What to sow and plant in January
- Plant out another lot of dwarf Beans and Basil. Another one or two Tomato, Cucumber and/or Zucchini. Really useful crops these.
- Direct sow Salads (choose heat lovers like Tree lettuce, Merveille de Quarter Saison, Drunken Woman, Oak Leaf, Summer Queen), and another lot of Rocket, Radish and Coriander. All on the shady side.
- Direct sow Beetroot. Use your edges for this, unless you need a heap to pickle/ bottle you don’t need a whole bed. Such a small efficient crop, they can be squeezed in anywhere.
- Tray sow Winter leeks and Autumn brassicas.
- Make compost for Autumn plantings.
- Toss another lot of flower seed about to continue the fodder for the bees et all, and for the sheer pleasure flowers bring your good self. Stock, snapdragon, calendula, borage, primula, and chamomile … so many options here! Choose vigorous self-seeders as opposed to fussy, fancy things. This way you only need sow once, and enjoy them ever more. Self-sufficient plants we love and adore.
Find garlic seed
My darling friends – it’s no good coming to me in May or June asking where to get garlic seed, by then all the good stuff has sold out. Start the hunt now! Mid January brings cured garlic to the farmers markets, use this for planting. For good quality, heritage garlic seed get on the email lists at Sethas Seeds or Country Trading.
Manage pests + weeds for peace of mind
Should you be going away, do these three things before you head off
- a Neem spray (or whatever you use) to keep pests in hand
- a seaweed liquid feed
- mulch everything
Get ready for hungry brassica’s – two ways:
- Sow a legume greencrop (+ lime if you are on clay soils). Cut it down in about 6 weeks – right about flowering time, then aerate the bed, spread compost + minerals + mulch with the greencrop. Leave to settle before planting out.
- Or aerate the bed, give it a good water if need be (for best do this on a rainy day) and cover the whole bed in rotten manure. Mulch generously and leave it to percolate for 6 weeks or so.
I start planting out brassica’s late January/ early February and sow a mixed tray (2 or 3 each of cauli, cabbage, broccoli) every 3 or so weeks for regular harvests Autumn through Spring.
A few fruity bits
- Trim your espaliers as they do another shoot up
- Trim off strawberry runners to keep your strawberry plants energised.
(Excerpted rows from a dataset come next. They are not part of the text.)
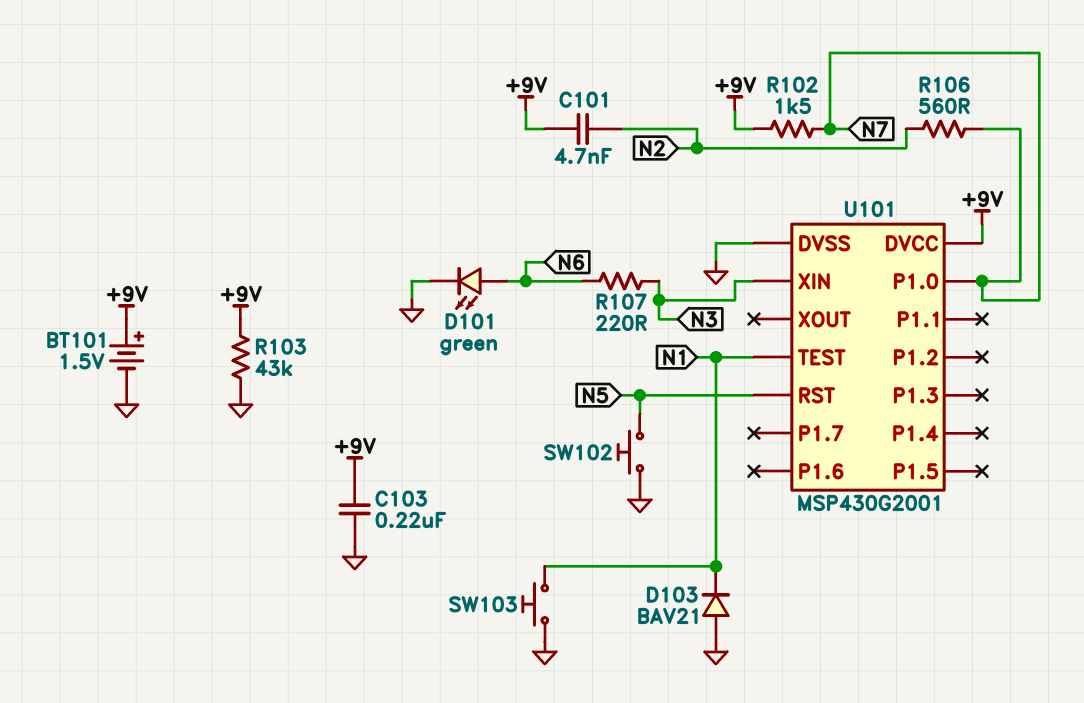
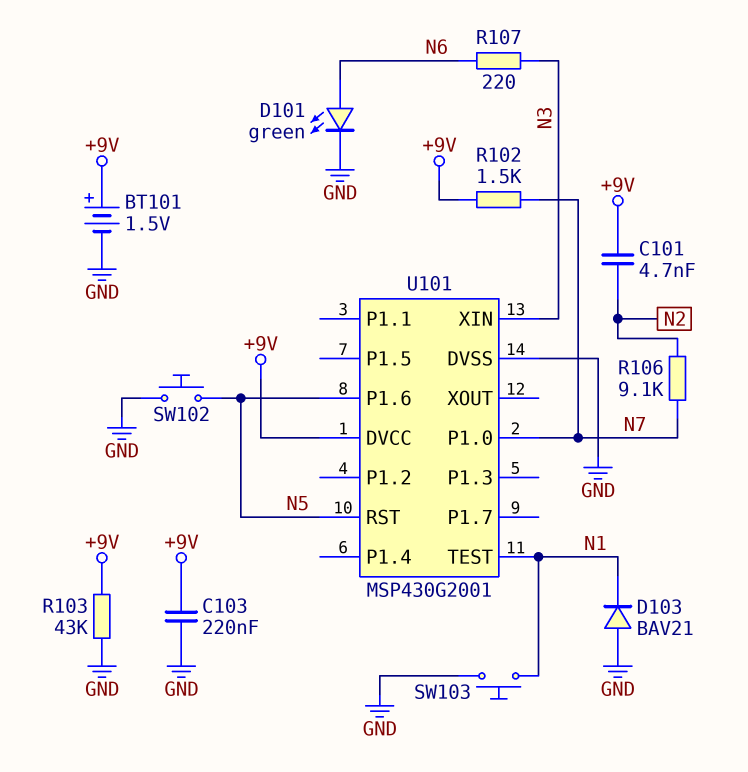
R106: 560 (N2, N7) -> 9.1k (N2, N7)
U101 pin P1.6: none -> N5

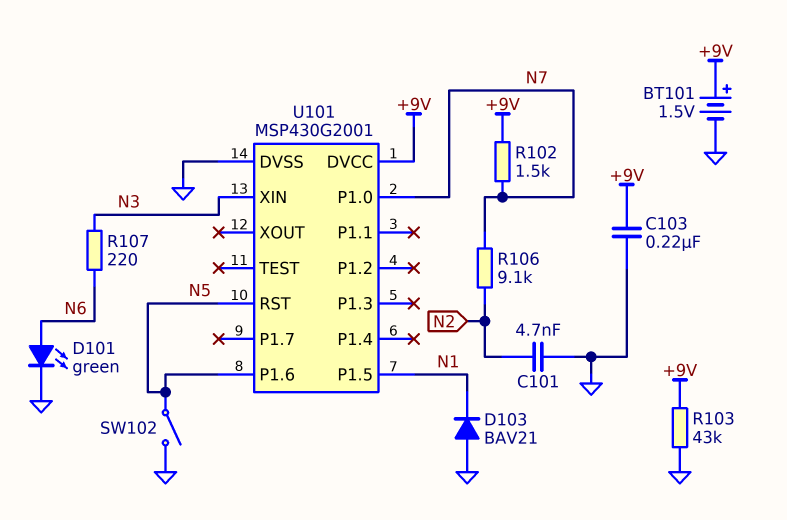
C101: 4.7nF (+9V, N2) -> 4.7nF (GND, N2)
SW102: button (GND, N5) -> switch (GND, N5)
SW103: button (GND, N1) -> none
U101 pin P1.5: none -> N1
U101 pin TEST: N1 -> none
You can of course pot these up.
- Feed citrus and thin fruits on young trees.
- Pluck fruits off 1 or 2 year old Avocado trees. It takes alot of carbs to produce flowers and new leaf buds – a big ask for a little tree. At the same time give it a feed with a full spectrum mineral fertiliser. Let your young Avo put its mojo into new shoots instead of fruits, to build a strong canopy.